A plan to close a $220 million deficit in the state budget by cutting $125 million in aid to towns and cities has not gone over so well with local leaders. Apparently the notion that they could accommodate this lost revenue by cutting costs has not crossed the minds of some mayors and managers, as Gov. Carcieri pointed out in a press release today:
It is no shock that the Governor’s supplemental budget, the corrective action plan to close a $220 million gap for the fiscal year we are living now, has been met with fierce opposition. Almost immediately, legislators and municipal leaders cried that towns and cities will have to raise taxes and that the Governor is shifting the burden from the state to the municipalities. Old habits are hard to break. For decades, budget problems have been solved by sending the bill right to the taxpayers instead of reining in expenditures.

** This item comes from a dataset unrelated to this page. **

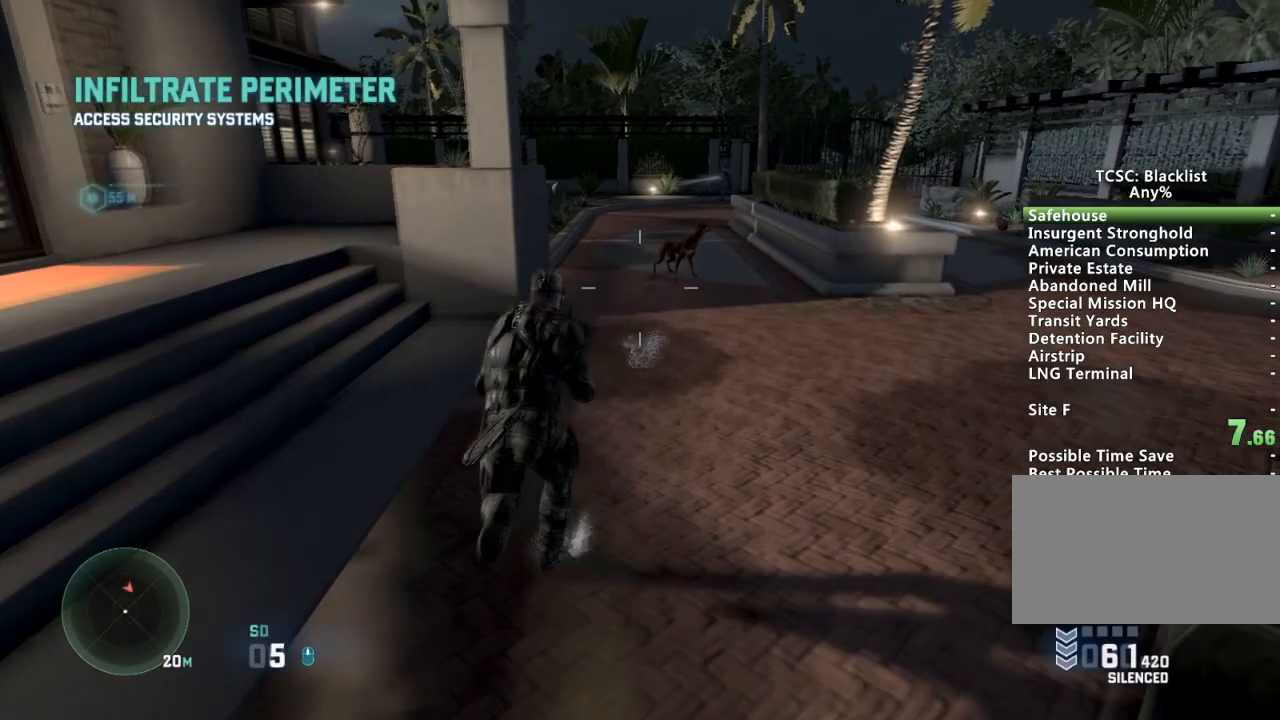
{"keys": ["shift", "w"], "mouse": [], "events": []}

The fact is that they do not have to raise taxes. They have other options. Municipal leaders and state legislators have it within their power to remedy the fiscal stress municipalities are feeling. The towns and cities need to do what has been done on the state level: place tight constraints on spending and go to their workers to seek contract concessions to get us through this tough time. This means all workers, teachers included.

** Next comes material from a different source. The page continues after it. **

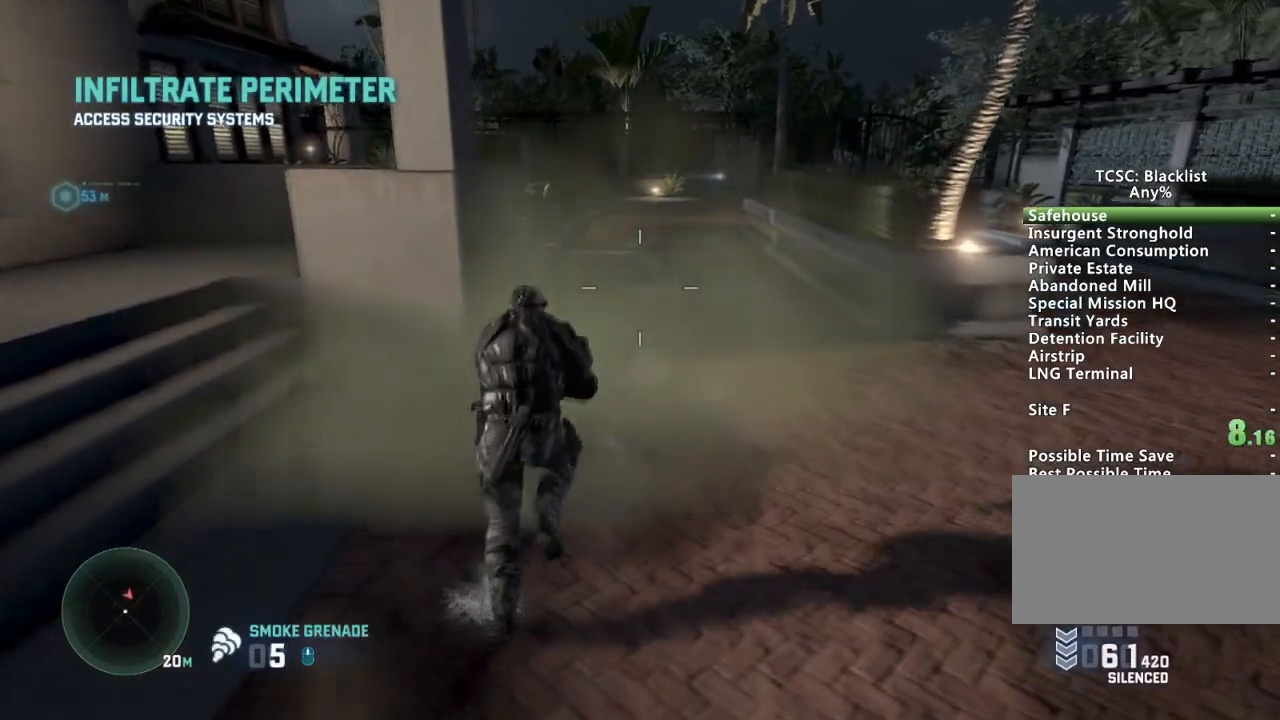
{"keys": ["shift", "w"], "mouse": [], "events": []}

The General Assembly needs to give the towns and cities the tools they need to manage their budgets and to release them from the stranglehold state laws have put them in. For the last two years the Governor has proposed reforms that would give towns and cities the ability to reduce costs. The General Assembly did not act on them. He is submitting a package of reforms again in this coming session and is urging the Assembly to act immediately on these proposals. Too much time has been wasted already.